- _TEXT PROVIDED_
╔══

Afterward, a convolution layer is introduced with a depth of 1,024, a filter size of $3 \times 3$ , and a stride of 2, followed by a ReLU activation layer. Following this, another convolution layer includes a depth of 2,048, a filter size of $3 \times 3$ , and a stride of 2, followed by a ReLU activation layer. To conclude, the network is finalized by adding a global average pool layer, a fully connected layer, and a softmax layer. Figure 6 shows the detailed architecture of the four-block bottleneck layered model. In this figure, the details of layers and weights are described. The number of trained parameters of the four-block bottleneck residual model is 25.1M.

Figure 6

Figure 6 Proposed four-block bottleneck layered model detailed architecture.

3.2.3 Training models and features extraction

The proposed model training process has been described in this section. A 50:50 approach has been opted in the training process, meaning that 50% of the images have been employed, and the remaining images have been utilized for the testing method. Several hyperparameters have been selected in the training process by employing the Bayesian Optimization algorithm (39), such as a learning rate value of 0.000241, a momentum value of 0.776, epochs of 50, mini-batch size of 64, and stochastic gradient descent as an optimizer. After that, both models were trained and later utilized for feature extraction. The number of extracted features for both model is 2,048. The testing images have been implemented for the testing feature extraction. The global average pooling layer has been selected for the feature extraction. For both models, 2,048 features are extracted and mathematically presented as follows.

Consider two trained proposed deep learning architectures, such as $Δ_{1} \in$ proposed three-block bottleneck architecture and $Δ_{2} \in$ proposed four-block bottleneck architecture, respectively. The global average pool layer has been selected as a feature layer in both models and defined by $L_{1}$ for $Δ_{1}$ and $L_{2}$ for $Δ_{2}$ , respectively. Hence, the activation has been performed as follows:

{\tilde{F}}_{1} (k) = A (Δ_{1}, L_{1}), {\tilde{F}}_{1} (k) \in ℝ

{\tilde{F}}_{2} (k) = A (Δ_{1}, L_{2}), {\tilde{F}}_{2} (k) \in ℝ

where ${\tilde{F}}_{1} (k)$ and ${\tilde{F}}_{2} (k)$ are feature matrix of dimensional $N \times 2, 048$ and $N \times 2, 048$ , respectively. In the next stage, an enhanced fusion technique is employed to fuse the extracted features.

╚══

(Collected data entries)

╔══

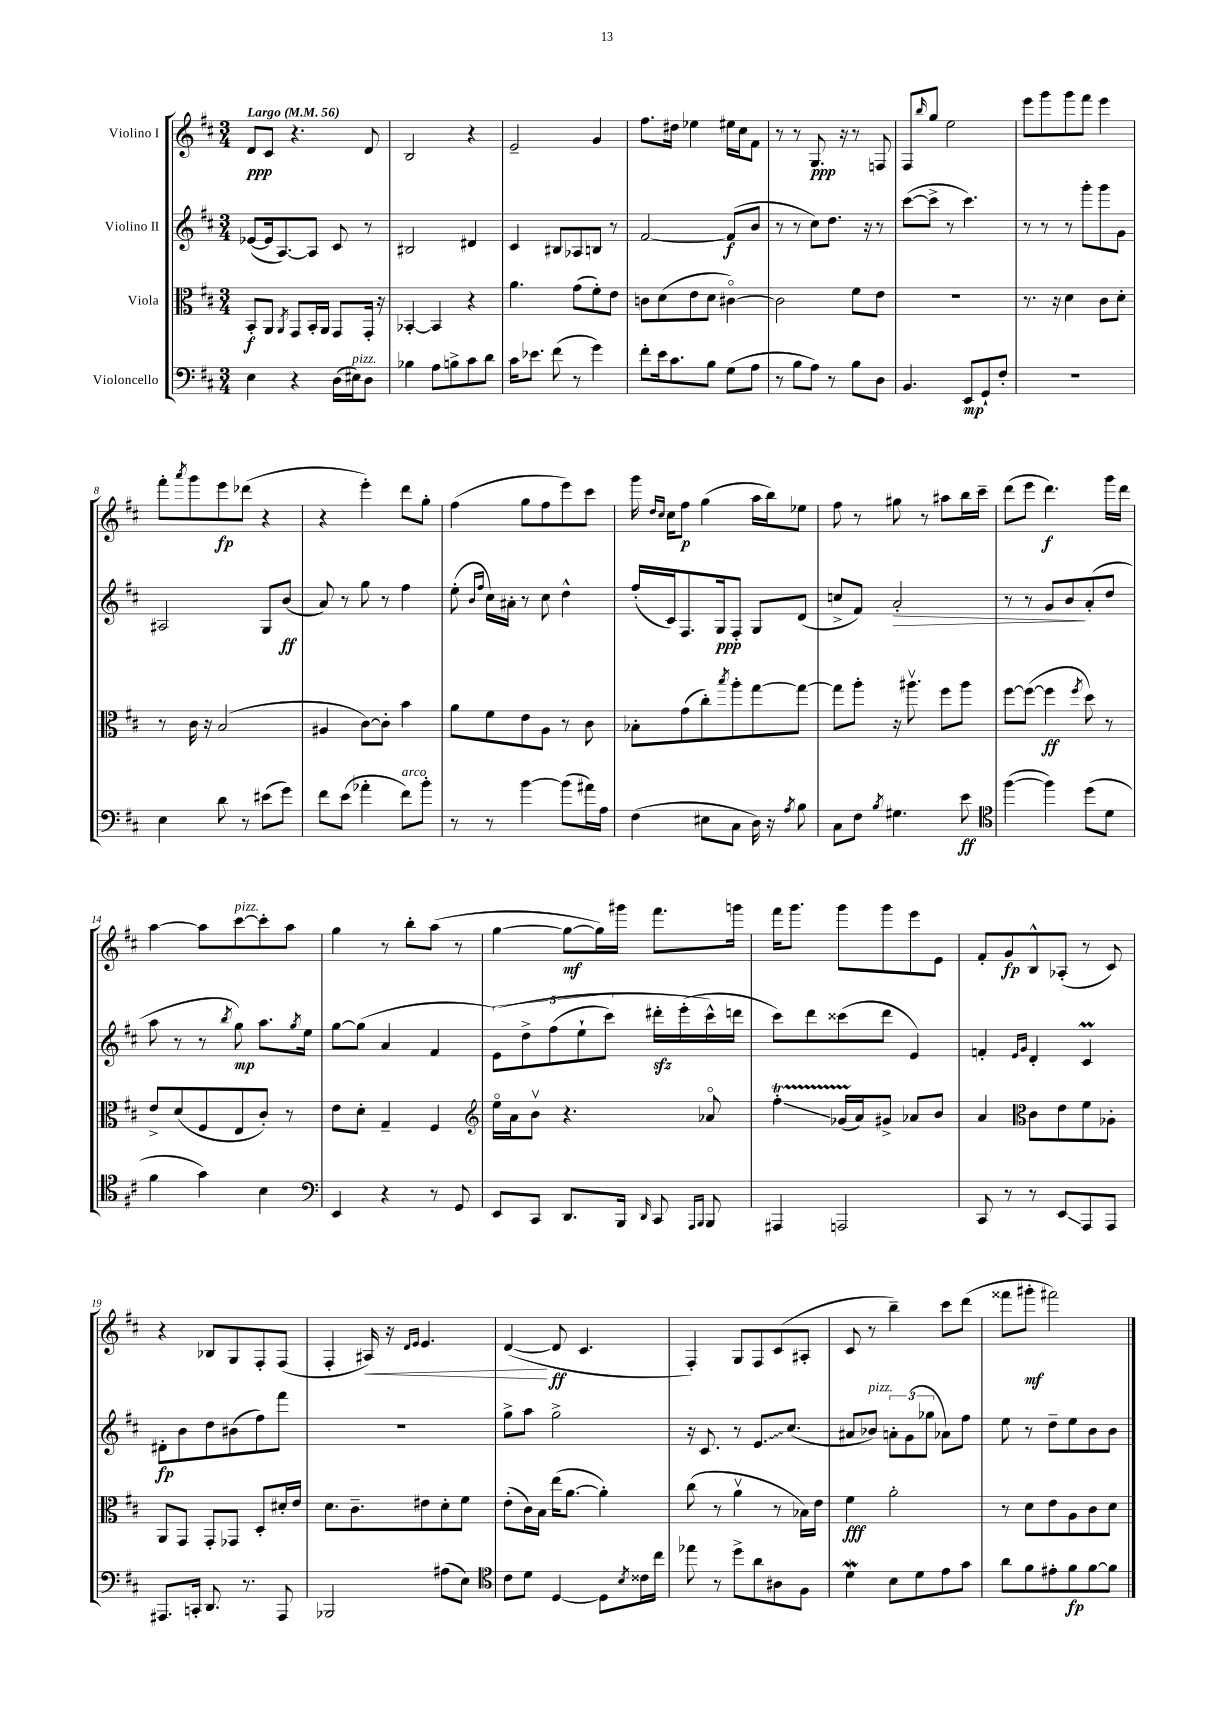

**kern	**kern	**kern	**kern
*staff4	*staff3	*staff2	*staff1
*clefF4	*clefC3	*clefG2	*clefG2
*k[f#c#]	*k[f#c#]	*k[f#c#]	*k[f#c#]
*M3/4	*M3/4	*M3/4	*M3/4
*MM56	*MM56	*MM56	*MM56
4E\	8BB'/L	([8e-/L	8d/L
.	8AA/J	16e-/]k	8c#/J
.	.	[8.A/)	.
.	8qAA/	.	.
4r	8GG/L	.	4.r
.	16BB'/L	8A/]J	.
.	16AA/JJ	.	.
(16D\LL	8GG/L	8c#/	.
16E#\J)	.	.	.
8D\J	16GG'/Jk	8r	8d/
.	16r	.	.
=	=	=	=
4B-\	[4BB-'/	2B#/	2B/
8A\L	4BB-/]	.	.
8B^\	.	.	.
8c#\	4r	4d#/	4r
8d\J	.	.	.
=	=	=	=
16c#\LK	4.a\	4c#/	2e~/
8.e-\J	.	.	.
(8f#\	.	8B#/L	.
8r	(8g\L	8A-/	.
4g\)	8f#'\)	8B/J	4g/
.	8e\J	8r	.
=	=	=	=
8f#'\L	8c\L	[2f#/	8.ff#\L
16e\k	(8d\	.	.
8.c#\	.	.	16dd#\Jk
.	8e\	.	4ee-\
8B\J	8d\J	.	.
(8G\L	[4c#o\)	(8f#/]L	16ee#\LL
.	.	.	16cc#\J
8A\J	.	8b/J	8f#\J
=	=	=	=
8r	2c#\]	8r	8r
8B\L	.	8r	8r
8A\J)	.	8cc#\L)	8.G/
8r	.	8.dd\J	.
.	.	.	16r
8B\L	8f#\L	.	8r
.	.	16r	.
8D\J	8e\J	8r	8F/
=	=	=	=
4.BB/	2.r	([8ccc#\L	8F#/L
.	.	.	16qqbb/
.	.	8ccc#^\]J	8gg/J
.	.	8r	2ee\
8EE/L	.	4.ccc#\)	.
8GG`/	.	.	.
8F#'/J	.	.	.
=	=	=	=
2.r	8.r	8r	8eee\L
.	.	8r	8ggg\
.	16r	.	.
.	4d\	8r	8ggg\
.	.	8ggg'\L	8fff#\J
.	8c#\L	8ggg\	4eee\
.	8d'\J	8g\J	.
=	=	=	=
4E\	8r	2A#/	8fff#'\L
.	.	.	8qaaa/
.	16c#\	.	8ggg\
.	16r	.	.
8d\	(2B/	.	8eee\
8r	.	.	(8ddd-\J
(8e#\L	.	8G/L	4r
8g\J)	.	(8b/J	.
=	=	=	=
8f#\L	4A#/	8a/)	4r
(8e\J	.	8r	.
4a-'\	[8c#\L)	8gg\	4eee'\)
.	8c#'\]J	8r	.
8f#\L)	4b\	4ff#\	8ddd\L
8b'\J	.	.	8gg'\J
=	=	=	=
8r	8a\L	(8ee'\	(4ff#\
.	.	16qqb/LL	.
.	.	16qqff#/JJ	.
8r	8f#\	16cc#\LL)	.
.	.	16a#'\JJ	.
[4b\	8e\	8r	8gg\L
.	8A\J	8cc#\	8ff#\
(8b\]L	8r	4dd^^\	8eee\)
16a#\L)	8c#\	.	8ccc#\J
16A\JJ	.	.	.
=	=	=	=
(4F#\	8B-'\L	(16ff#'/LL	16ggg\
.	.	.	16qqdd/LL
.	.	.	16qqcc#/JJ
.	.	16c#/J)	16cc#\LK
.	(8g\	8.F#/	8ff#\J
8E#\L	8cc#'\)	.	(4gg\
.	.	16G/k	.
.	8qbb/	.	.
8C#\J	8aa'\	8F#'/J	.
16D\)	[8gg\	8G/L	16aa\LL
16r	.	.	16bb\J)
8qA/	.	.	.
8B\	8gg\_J	(8d/J	8ee-\J
=	=	=	=
8C#\L	8gg\]L	8cc^/L	8ff#\
8F#\J	8aa'\J	8f#/J)	8r
8qB/	.	.	.
4.G#\	16r	2a'/	8gg#\
.	8.aa#v\	.	.
.	.	.	8r
.	8ff#\L	.	8aa#\L
8e\	8aa#\J	.	16bb\L
.	.	.	16ccc#~\JJ
=	=	=	=
*clefC4	*	*	*
([4ff#\	[8ff#\L	8r	(8ddd\L
.	(8ff#\_J	8r	8eee\J
4ff#\])	4ff#\]	8g/L	4.ddd\)
.	.	8b/	.
.	8qff#/	.	.
(8dd\L	8dd\)	(8a'/	.
8d\J	8r	8dd/J	16ggg\LL
.	.	.	16ddd\JJ
=	=	=	=
4f#\	8e^/L	8aa\	[4aa\
.	(8d/	8r	.
4g\)	8F#/	8r	8aa\]L
.	.	8qbb/	.
.	8E/	8gg\)	[8ccc#\
4B\	8c#'/J)	8.aa\L	8ccc#'\]
.	8r	.	8aa\J
.	.	8qgg/	.
.	.	16ee\Jk	.
=	=	=	=
*clefF4	*	*	*
4EE/	8e\L	[8gg\L	4gg\
.	8d'\J	(8gg\]J	.
4r	4G~/	4a/	8r
.	.	.	8bb'\L
8r	4F#/	4f#/	(8aa\J
8GG/	.	.	8r
=	=	=	=
*	*clefG2	*	*
8EE/L	16eeo\LL	&(10e\L)	[4gg\
.	16a\J	.	.
.	.	10dd^\	.
8CC#/J	8bv\J	.	.
.	.	(10ff#\	.
8.DD/L	4.r	.	8gg\_L
.	.	10ee`\	.
.	.	.	16gg\]L)
.	.	10ccc#\J)	.
16BBB/Jk	.	.	16ggg#\JJ
16qqDD/	.	.	.
8CC#/	.	16ddd#'\LL	8.fff#\L
.	.	(16eee'\	.
16qqAAA/LL	.	.	.
16qqBBB/JJ	.	.	.
8BBB/	8a-o/	16ccc#^^\&)	.
.	.	16ddd\JJ	16ggg\Jk
=	=	=	=
4AAA#/	4ff#'\	8ccc#\L)	16fff#\LK
.	.	.	8.ggg\J
.	.	8ddd\	.
2AAA/	(16g-/LL	(8ccc##\	8ggg\L
.	16a/J)	.	.
.	8g#^/J	8ddd\J	8ggg\
.	8a-/L	4e/)	8eee\
.	8b/J	.	8e\J
=	=	=	=
8CC#/	4a/	4f'/	8f#'/L
8r	.	.	8g/
*	*clefC3	*	*
.	.	16qqe/LL	.
.	.	16qqg/JJ	.
8r	8c#\L	4d'/	8B^^/
8EE/L	8e\	.	(8A-'/J
8AAA/	8f#\	4c#/	8r
8AAA/J	8A-'\J	.	8c#/)
=	=	=	=
8.AAA#/L	8AA/L	8d#'\L	4r
.	8GG/J	8b\	.
16CC'/Jk	.	.	.
8.DD/	8GG'/L	8dd\	8B-/L
.	8GG-/J	(8b#\	8G/
8.r	.	.	.
.	8D'/L	8ff#\)	8F#'/
8AAA#/	16d#'/L	8fff#\J	(8F#/J
.	16e/JJ	.	.
=	=	=	=
2BBB-/	8.d\L	2.r	4F#'/
.	8.c#~\	.	.
.	.	.	16A#/)
.	.	.	16r
.	.	.	16qqd/LL
.	.	.	16qqe/JJ
.	8e#\	.	4.e/
(8A#\L	8d'\	.	.
8E\J)	8f#\J	.	.
=	=	=	=
*clefC4	*	*	*
8c#\L	(8e'\L	8gg^\L	([4d/
8d\J	16c#\L)	8aa\J	.
.	16B\JJ	.	.
[4D/	(16ee\LK	2gg^\	8d/]
.	[8.a\J	.	.
.	.	.	4.c#/
8D\]L	4a'\])	.	.
8qB/	.	.	.
16c##\L	.	.	.
16cc#\JJ	.	.	.
=	=	=	=
8ee-\	(8cc#\	16r	4F#'/)
.	.	8.c#/	.
8r	8r	.	.
8dd^\L	4av\	8r	8G/L
8a\	.	8.e/L	8F#/
8A#\	8r	.	(8c#/
.	.	(8.cc#/J	.
8F#\J	16B-\LL)	.	8A#'/J
.	16e\JJ	.	.
=	=	=	=
4d\	4f#\	8a#/L	8c#/
.	.	8b-/J)	8r
8B\L	2a'\	12a'\L	4bb~\)
.	.	(12g\	.
8d\	.	.	.
.	.	12gg-\J	.
8e\	.	8a-\L)	8ccc#\L
8g\J	.	8ff#\J	(8ddd\J
=	=	=	=
8a\L	8r	8ee\	8fff##\L
8f#\	8d\L	8r	8ggg#'\J
8e#'\	8e\	8dd~\L	2fff#\)
8f#\	8A\	8ee\	.
[8f#\	8c#\	8b\	.
8f#\]J	8d\J	8b\J	.
==	==	==	==
*-	*-	*-	*-
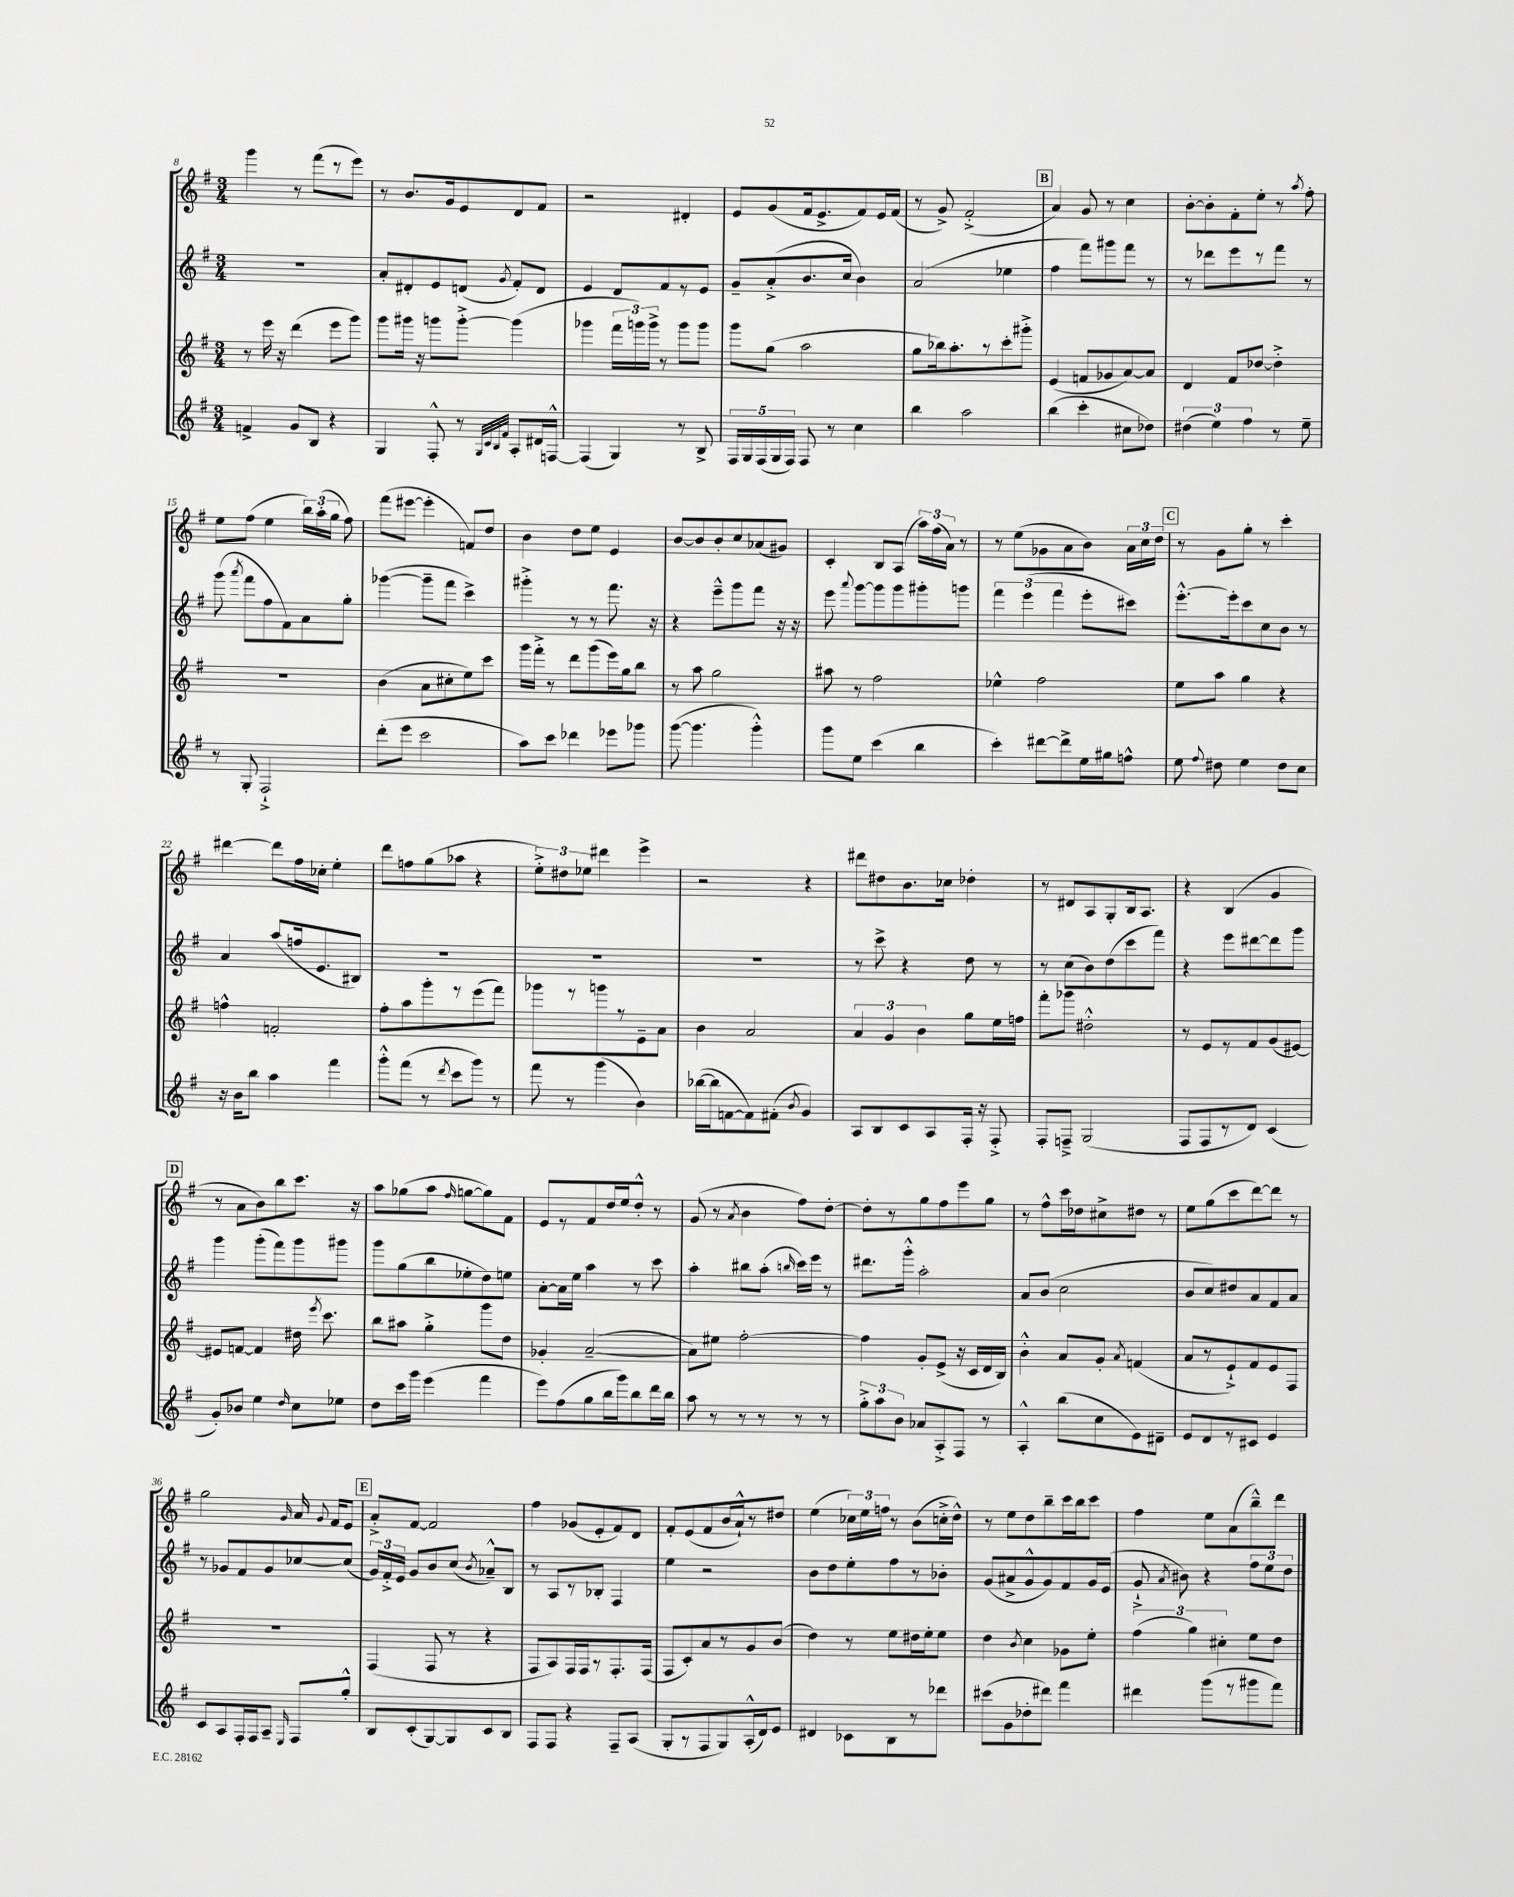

╚══

- _WHAT IS BEING ASKED_
Reproduce the portion of the network training text that opens with the words containing "Consider two trained" and closes with "the extracted features.".

- _TASK RESULT_
Consider two trained proposed deep learning architectures, such as $Δ_{1} \in$ proposed three-block bottleneck architecture and $Δ_{2} \in$ proposed four-block bottleneck architecture, respectively. The global average pool layer has been selected as a feature layer in both models and defined by $L_{1}$ for $Δ_{1}$ and $L_{2}$ for $Δ_{2}$ , respectively. Hence, the activation has been performed as follows:

{\tilde{F}}_{1} (k) = A (Δ_{1}, L_{1}), {\tilde{F}}_{1} (k) \in ℝ

{\tilde{F}}_{2} (k) = A (Δ_{1}, L_{2}), {\tilde{F}}_{2} (k) \in ℝ

where ${\tilde{F}}_{1} (k)$ and ${\tilde{F}}_{2} (k)$ are feature matrix of dimensional $N \times 2, 048$ and $N \times 2, 048$ , respectively. In the next stage, an enhanced fusion technique is employed to fuse the extracted features.